Smile Format: design goals
(part of Smile Format documentation)
Since there is no standard binary representation of JSON data model -- not even real proposals (closest thing is BSON, which despite its name, is NOT fully JSON compatible) -- Jackson JSON processor team decided to specify a format that is just that. Work started in 2010, and an initial version was completed by the same year, as well as first compliant parser and generator implementation, Jackson 1.6.
This document covers design rationale for the data format; format itself is explained on Smile Format specification page.
One of opportunities for improving both space- and time efficiency of data transfer with JSON-based tools would be defining a binary format that has same logical information model -- similar to various binary XML efforts, compared to canonical textual XML -- and that could thereby be accessed through existing JSON APIs, offering equivalent set of functionality.

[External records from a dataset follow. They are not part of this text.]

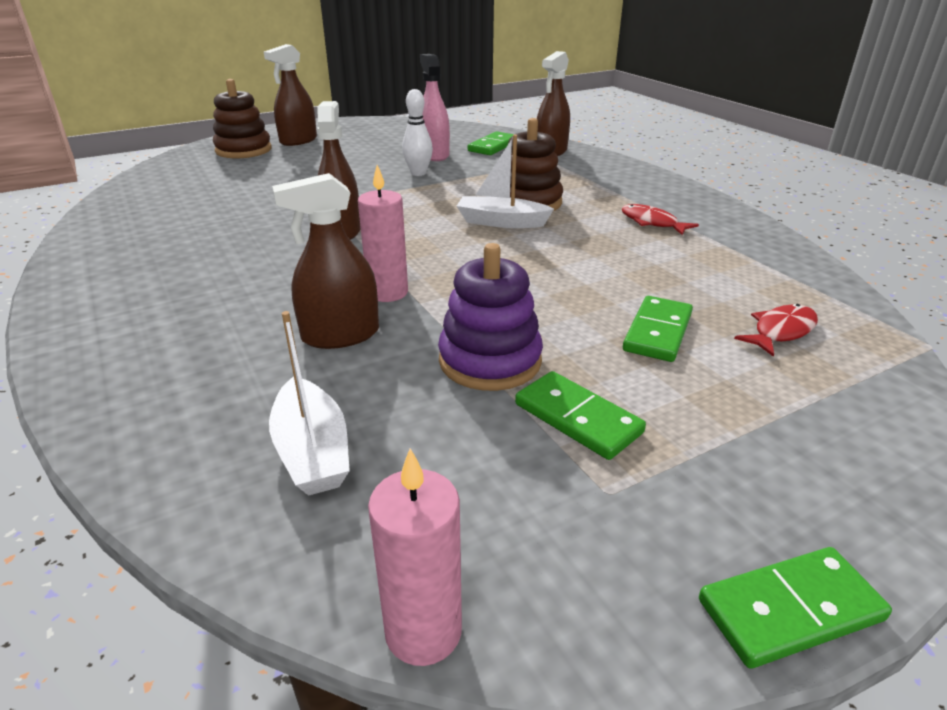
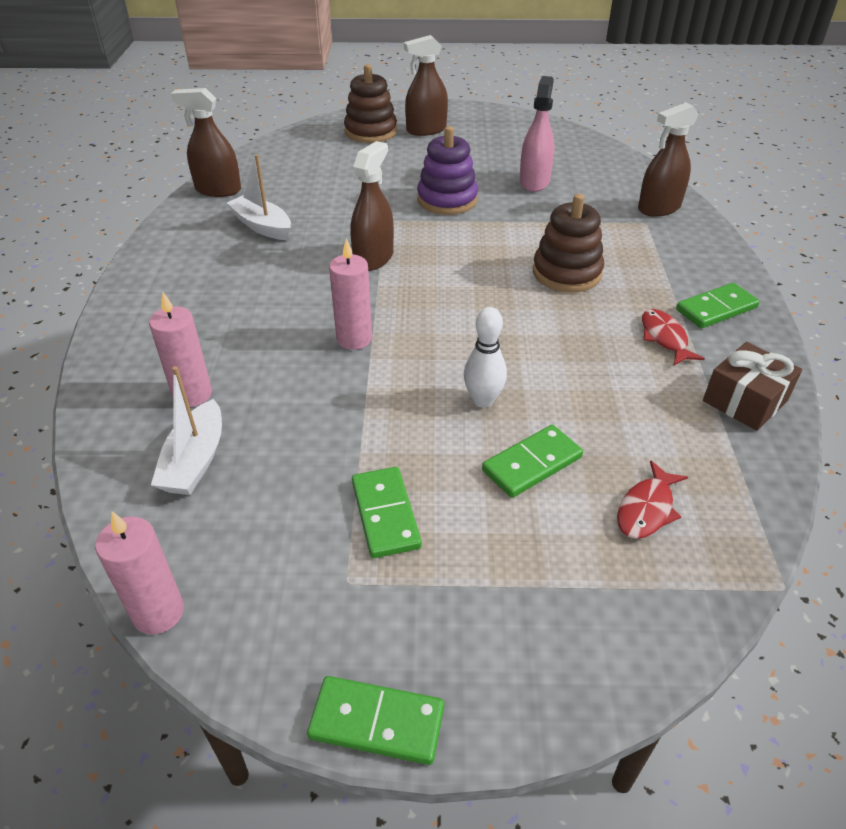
camera: 30 degrees right, 10 degrees up
(246, 391) = (192, 394): none -> pink candle
(340, 335) = (287, 369): brown spray bottle -> brown spray bottle (218, 190)
(418, 173) = (497, 203): white bowling pin -> white bowling pin (483, 400)
(490, 361) = (371, 436): purple stacking toy -> purple stacking toy (447, 200)
(493, 146) = (604, 184): green domino -> green domino (716, 309)
(501, 222) = (517, 290): white boat -> white boat (262, 226)
(754, 243) = (745, 401): none -> brown gift
(780, 331) = (647, 509): red fish -> red fish turned 135 degrees clockwise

Design goals for the desired format are:
- MUST support all logical JSON events; should not add extensions beyond what existing Jackson API offers.
- SHOULD be reasonably space-efficient (compact); to reduce "fluff"; especially to degree this can help processing efficiency.
- SHOULD be both efficient to read (deserialize) AND write (serialize): many binary formats make significant sacrifices in write speed.
- SHOULD avoid overly complex structures and algorithms
- SHOULD avoid fragility:
- Keep enough redundancy to allow for some self-consistency checks; specifically, there should be byte sequences that are invalid, to make detection of invalid content possible.
- Add explicit format version number (nothing drastic, even a nibble will do)
- MUST support auto-detection: Use a unique header ("magic cookie")
- SHOULD allow simple concatenation of content; that is, concatenation of valid properly nested sequences (that is, no open start object or start array markers) must be legal format in itself
- Aimed to allow chunked content output
- SHOULD allow proper streaming: that is, amount of required buffering can not exceed some fixed constant, size of which is related to low-level buffering, not to length of content to encoded. Note, however, that in cases where Jackson API itself imposes limits (case for embedded binary data; as well as for String values to output), implementation can make use of this existing limitation
- This specifically prevents pervasive use of length-prefix for Strings: to know byte-length of a Java String, one would need to either do additional passes (first to calculate length, second to encode), or to buffer encoded output in memory.
SHOULD be usable with WebSockets to degree feasible
- Means that effort should be made to avoid use of byte 0xFF (end marker) -- for some content (binary data), it may be necessary to introduce separate "safe" (or "framing"?) mode to use additional escaping?
- Perhaps there should be a way to use String-encoding for numbers to allow for "Web Sockets safe" mode?
- SHOULD support simple framing -- ability to separate binary-encoded content segments from each other AND efficiently scan to find these boundaries _without_ having to parse/decode contents. Framing is easy to do with textual JSON by using something as simple as linefeed, since linefeeds are always quoted in String values, as long as no indentation is used.
- SHOULD NOT over-optimize for minimal compactness: that's what compression can be used for.
- SHOULD NOT extend model beyond basic JSON data types; with exception of natively supporting binary content (which for textual JSON is supported using Base64 encoded text).
- NEED NOT design for random-access: low-level Jackson APIs are designed for sequential access; can implement "low-hanging fruits" if that makes sense.
- NEED NOT support extensive configurability: only settings that are considered obviously useful (or requested) should be added.
Guidelines derived from above:
- If goals of space-efficiency (compactness) and time-efficiency (processing speed) conflict, prefer time-efficiency over space-efficiency.